The listing below must be returned in full and unchanged, without the images it carries.

::::::::::

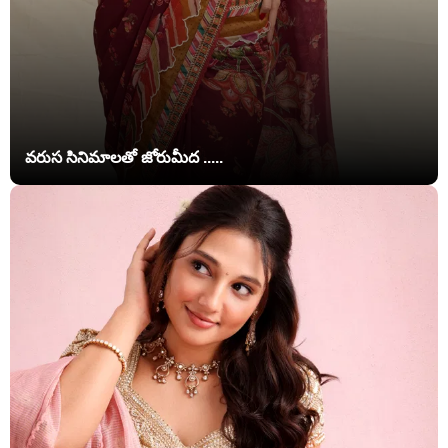
వరుస సినిమాలతో జోరుమీద .....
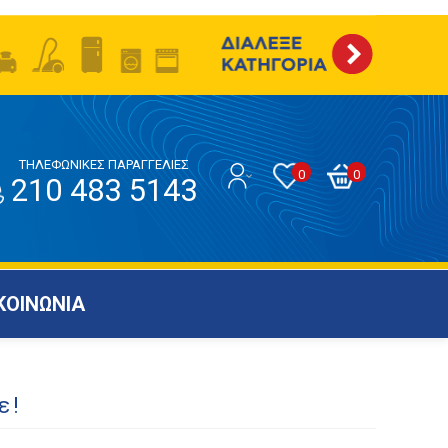
ΤΗΛΕΦΩΝΙΚΕΣ ΠΑΡΑΓΓΕΛΙΕΣ
0
0
210 483 5143
ΚΟΙΝΩΝΙΑ
ε!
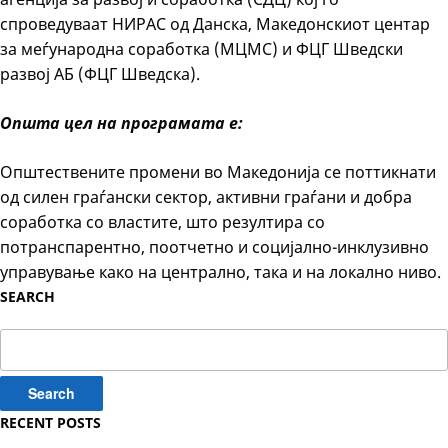
спроведуваат НИРАС од Данска, Македонскиот центар
за меѓународна соработка (МЦМС) и ФЦГ Шведски
развој АБ (ФЦГ Шведска).
Општа цел на програмата е:
Општествените промени во Македонија се поттикнати
од силен граѓански сектор, активни граѓани и добра
соработка со властите, што резултира со
потранспарентно, поотчетно и социјално-инклузивно
управување како на централно, така и на локално ниво.
SEARCH
Search
for:
RECENT POSTS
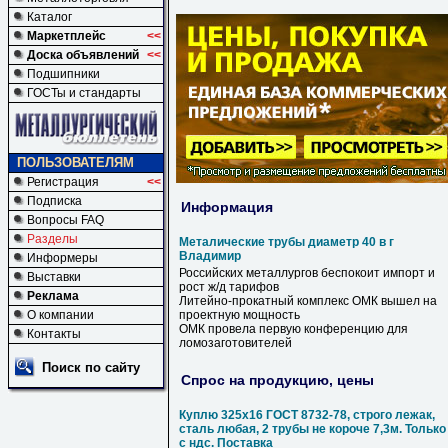
Каталог
Маркетплейс
<<
Доска объявлений
<<
Подшипники
ГОСТы и стандарты
ПОЛЬЗОВАТЕЛЯМ
Регистрация
<<
Подписка
Информация
Вопросы FAQ
Разделы
Металические трубы диаметр 40 в г
Владимир
Информеры
Российских металлургов беспокоит импорт и
Выставки
рост ж/д тарифов
Реклама
Литейно-прокатный комплекс ОМК вышел на
О компании
проектную мощность
ОМК провела первую конференцию для
Контакты
ломозаготовителей
Поиск по сайту
Спрос на продукцию, цены
Куплю 325х16 ГОСТ 8732-78, строго лежак,
сталь любая, 2 трубы не короче 7,3м. Только
с ндс. Поставка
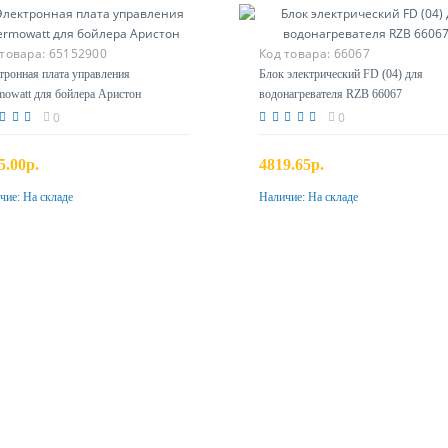
 товара:
65152900
Код товара:
66067
тронная плата управления
Блок электрический FD (04) для
mowatt для бойлера Аристон
водонагревателя RZB 66067
0
0
5.00р.
4819.65р.
чие:
На складе
Наличие:
На складе
Купить
Купить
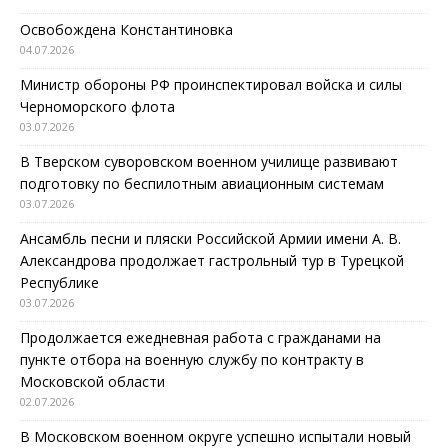
Освобождена Константиновка
04.07.2026
Министр обороны РФ проинспектировал войска и силы
Черноморского флота
03.07.2026
В Тверском суворовском военном училище развивают
подготовку по беспилотным авиационным системам
03.07.2026
Ансамбль песни и пляски Российской Армии имени А. В.
Александрова продолжает гастрольный тур в Турецкой
Республике
03.07.2026
Продолжается ежедневная работа с гражданами на
пункте отбора на военную службу по контракту в
Московской области
02.07.2026
В Московском военном округе успешно испытали новый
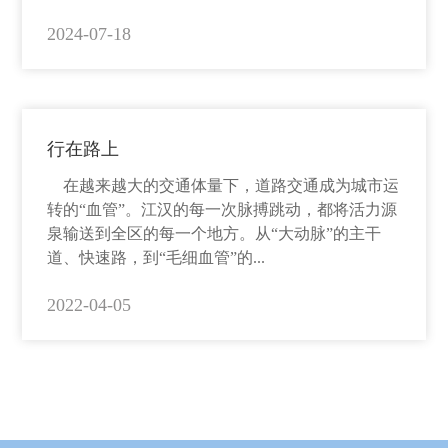
2024-07-18
行在路上
在越来越大的交通体量下，道路交通成为城市运
转的“血管”。江汉的每一次脉搏跳动，都将活力源
泉输送到全区的每一个地方。从“大动脉”的主干
道、快速路，到“毛细血管”的...
2022-04-05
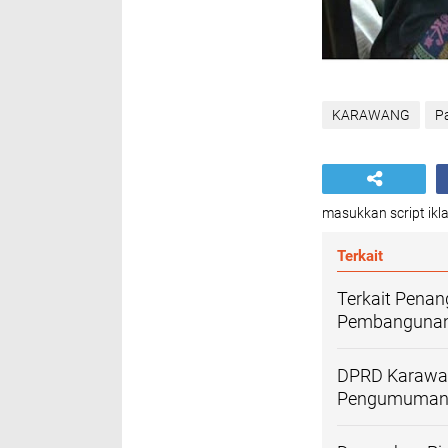
KARAWANG
P
masukkan script ikla
Terkait
Terkait Penan
Pembangunan
DPRD Karawan
Pengumuman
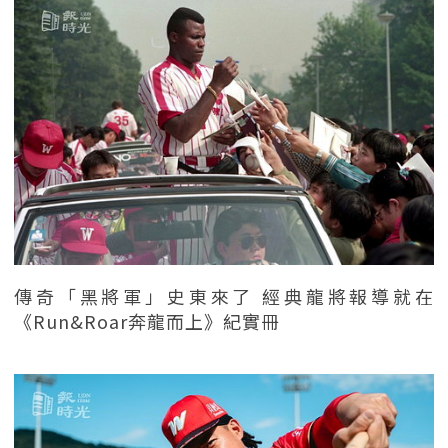
傳奇「黑將軍」史東來了 經典龍將報導就在
《Run&Roar奔龍而上》紀實冊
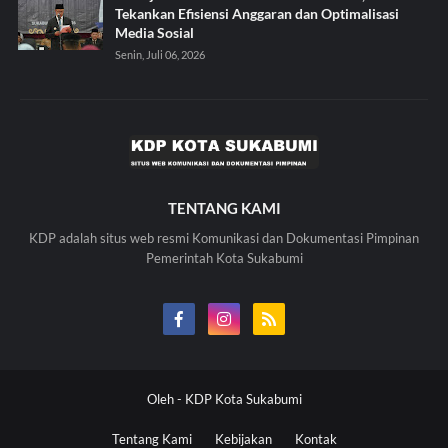
Tekankan Efisiensi Anggaran dan Optimalisasi
Media Sosial
Senin, Juli 06, 2026
TENTANG KAMI
KDP adalah situs web resmi Komunikasi dan Dokumentasi Pimpinan
Pemerintah Kota Sukabumi
Oleh -
KDP Kota Sukabumi
Tentang Kami
Kebijakan
Kontak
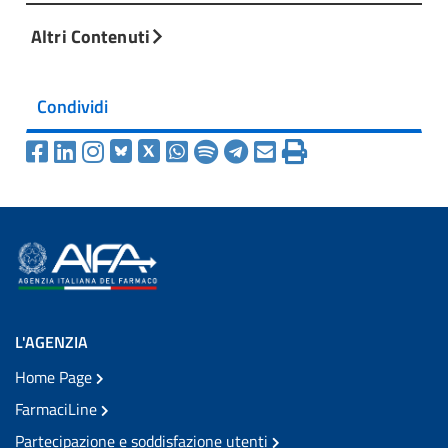
Altri Contenuti
Condividi
L'AGENZIA
Home Page
FarmaciLine
Partecipazione e soddisfazione utenti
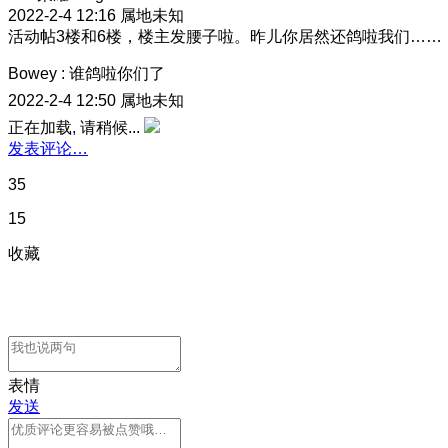
2022-2-4 12:16
属地未知
活动帖3楼和6楼，楼主发腰子啦
。昨儿你居然还鸽啦我们……
Bowey
:
谁鸽啦你们了
2022-2-4 12:50
属地未知
正在加载, 请稍候...
发表评论…
35
15
收藏
表情
发送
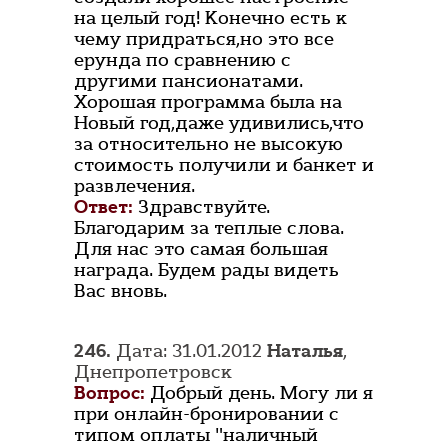
на целый год! Конечно есть к
чему придраться,но это все
ерунда по сравнению с
другими пансионатами.
Хорошая программа была на
Новый год,даже удивились,что
за относительно не высокую
стоимость получили и банкет и
развлечения.
Ответ:
Здравствуйте.
Благодарим за теплые слова.
Для нас это самая большая
награда. Будем рады видеть
Вас вновь.
246.
Дата: 31.01.2012
Наталья
,
Днепропетровск
Вопрос:
Добрый день. Могу ли я
при онлайн-бронировании с
типом оплаты "наличный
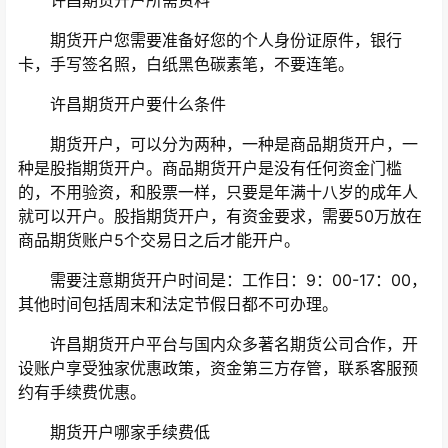
期货开户您需要准备好您的个人身份证原件，银行
卡，手写签名照，白纸黑色碳素笔，不要连笔。
许昌期货开户要什么条件
期货开户，可以分为两种，一种是商品期货开户，一
种是股指期货开户。商品期货开户是没有任何资金门槛
的，不用验资，和股票一样，只要是年满十八岁的成年人
就可以开户。股指期货开户，有资金要求，需要50万放在
商品期货账户5个交易日之后才能开户。
需要注意期货开户时间是：工作日：9：00-17：00，
其他时间包括周末和法定节假日都不可办理。
许昌期货开户平台与国内众多著名期货公司合作，开
设账户享受独家优惠政策，资金第三方存管，联系客服预
约有手续费优惠。
期货开户哪家手续费低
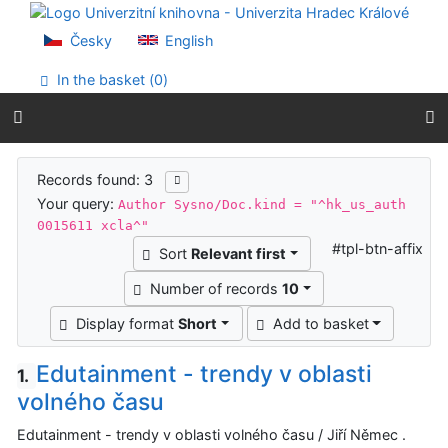
Go to content
Go to menu
Česky
English
Accessibility declaration
In the basket (
0
)
Search results
Records found: 3
Your query:
Author Sysno/Doc.kind = "^hk_us_auth
0015611 xcla^"
#tpl-btn-affix
Sort
Relevant first
Number of records
10
Display format
Short
Add to basket
Edutainment - trendy v oblasti
1.
volného času
Edutainment - trendy v oblasti volného času / Jiří Němec .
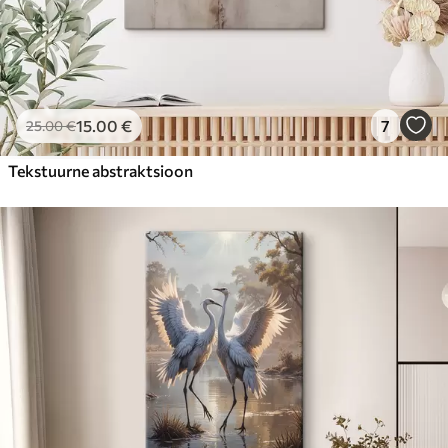
15
.00
€
7
25
.00
€
Tekstuurne abstraktsioon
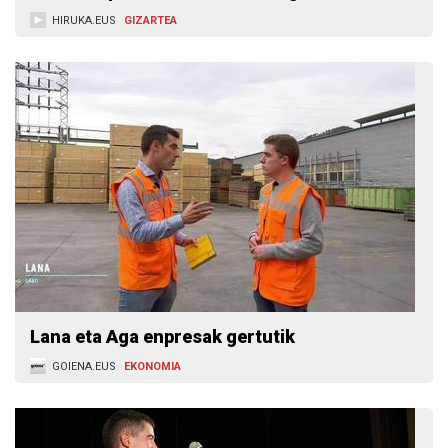
HIRUKA.EUS
GIZARTEA
Lana eta Aga enpresak gertutik
GOIENA.EUS
EKONOMIA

::::::::::

= Finished task =
వరుస సినిమాలతో జోరుమీద .....
ΤΗΛΕΦΩΝΙΚΕΣ ΠΑΡΑΓΓΕΛΙΕΣ
0
0
210 483 5143
ΚΟΙΝΩΝΙΑ
ε!
спроведуваат НИРАС од Данска, Македонскиот центар
за меѓународна соработка (МЦМС) и ФЦГ Шведски
развој АБ (ФЦГ Шведска).
Општа цел на програмата е:
Општествените промени во Македонија се поттикнати
од силен граѓански сектор, активни граѓани и добра
соработка со властите, што резултира со
потранспарентно, поотчетно и социјално-инклузивно
управување како на централно, така и на локално ниво.
SEARCH
Search
for:
RECENT POSTS
Каталог
Маркетплейс
<<
Доска объявлений
<<
Подшипники
ГОСТы и стандарты
ПОЛЬЗОВАТЕЛЯМ
Регистрация
<<
Подписка
Информация
Вопросы FAQ
Разделы
Металические трубы диаметр 40 в г
Владимир
Информеры
Российских металлургов беспокоит импорт и
Выставки
рост ж/д тарифов
Реклама
Литейно-прокатный комплекс ОМК вышел на
О компании
проектную мощность
ОМК провела первую конференцию для
Контакты
ломозаготовителей
Поиск по сайту
Спрос на продукцию, цены
Куплю 325х16 ГОСТ 8732-78, строго лежак,
сталь любая, 2 трубы не короче 7,3м. Только
с ндс. Поставка
 товара:
65152900
Код товара:
66067
тронная плата управления
Блок электрический FD (04) для
mowatt для бойлера Аристон
водонагревателя RZB 66067
0
0
5.00р.
4819.65р.
чие:
На складе
Наличие:
На складе
Купить
Купить
Освобождена Константиновка
04.07.2026
Министр обороны РФ проинспектировал войска и силы
Черноморского флота
03.07.2026
В Тверском суворовском военном училище развивают
подготовку по беспилотным авиационным системам
03.07.2026
Ансамбль песни и пляски Российской Армии имени А. В.
Александрова продолжает гастрольный тур в Турецкой
Республике
03.07.2026
Продолжается ежедневная работа с гражданами на
пункте отбора на военную службу по контракту в
Московской области
02.07.2026
В Московском военном округе успешно испытали новый
2024-07-18
行在路上
在越来越大的交通体量下，道路交通成为城市运
转的“血管”。江汉的每一次脉搏跳动，都将活力源
泉输送到全区的每一个地方。从“大动脉”的主干
道、快速路，到“毛细血管”的...
2022-04-05
KARAWANG
P
masukkan script ikla
Terkait
Terkait Penan
Pembangunan
DPRD Karawan
Pengumuman
傳奇「黑將軍」史東來了 經典龍將報導就在
《Run&Roar奔龍而上》紀實冊
Tekankan Efisiensi Anggaran dan Optimalisasi
Media Sosial
Senin, Juli 06, 2026
TENTANG KAMI
KDP adalah situs web resmi Komunikasi dan Dokumentasi Pimpinan
Pemerintah Kota Sukabumi
Oleh -
KDP Kota Sukabumi
Tentang Kami
Kebijakan
Kontak
Altri Contenuti
Condividi
L'AGENZIA
Home Page
FarmaciLine
Partecipazione e soddisfazione utenti
2022-2-4 12:16
属地未知
活动帖3楼和6楼，楼主发腰子啦
。昨儿你居然还鸽啦我们……
Bowey
:
谁鸽啦你们了
2022-2-4 12:50
属地未知
正在加载, 请稍候...
发表评论…
35
15
收藏
表情
发送
на целый год! Конечно есть к
чему придраться,но это все
ерунда по сравнению с
другими пансионатами.
Хорошая программа была на
Новый год,даже удивились,что
за относительно не высокую
стоимость получили и банкет и
развлечения.
Ответ:
Здравствуйте.
Благодарим за теплые слова.
Для нас это самая большая
награда. Будем рады видеть
Вас вновь.
246.
Дата: 31.01.2012
Наталья
,
Днепропетровск
Вопрос:
Добрый день. Могу ли я
при онлайн-бронировании с
типом оплаты "наличный
期货开户您需要准备好您的个人身份证原件，银行
卡，手写签名照，白纸黑色碳素笔，不要连笔。
许昌期货开户要什么条件
期货开户，可以分为两种，一种是商品期货开户，一
种是股指期货开户。商品期货开户是没有任何资金门槛
的，不用验资，和股票一样，只要是年满十八岁的成年人
就可以开户。股指期货开户，有资金要求，需要50万放在
商品期货账户5个交易日之后才能开户。
需要注意期货开户时间是：工作日：9：00-17：00，
其他时间包括周末和法定节假日都不可办理。
许昌期货开户平台与国内众多著名期货公司合作，开
设账户享受独家优惠政策，资金第三方存管，联系客服预
约有手续费优惠。
期货开户哪家手续费低
Go to content
Go to menu
Česky
English
Accessibility declaration
In the basket (
0
)
Search results
Records found: 3
Your query:
Author Sysno/Doc.kind = "^hk_us_auth
0015611 xcla^"
#tpl-btn-affix
Sort
Relevant first
Number of records
10
Display format
Short
Add to basket
Edutainment - trendy v oblasti
1.
volného času
Edutainment - trendy v oblasti volného času / Jiří Němec .
15
.00
€
7
25
.00
€
Tekstuurne abstraktsioon
HIRUKA.EUS
GIZARTEA
Lana eta Aga enpresak gertutik
GOIENA.EUS
EKONOMIA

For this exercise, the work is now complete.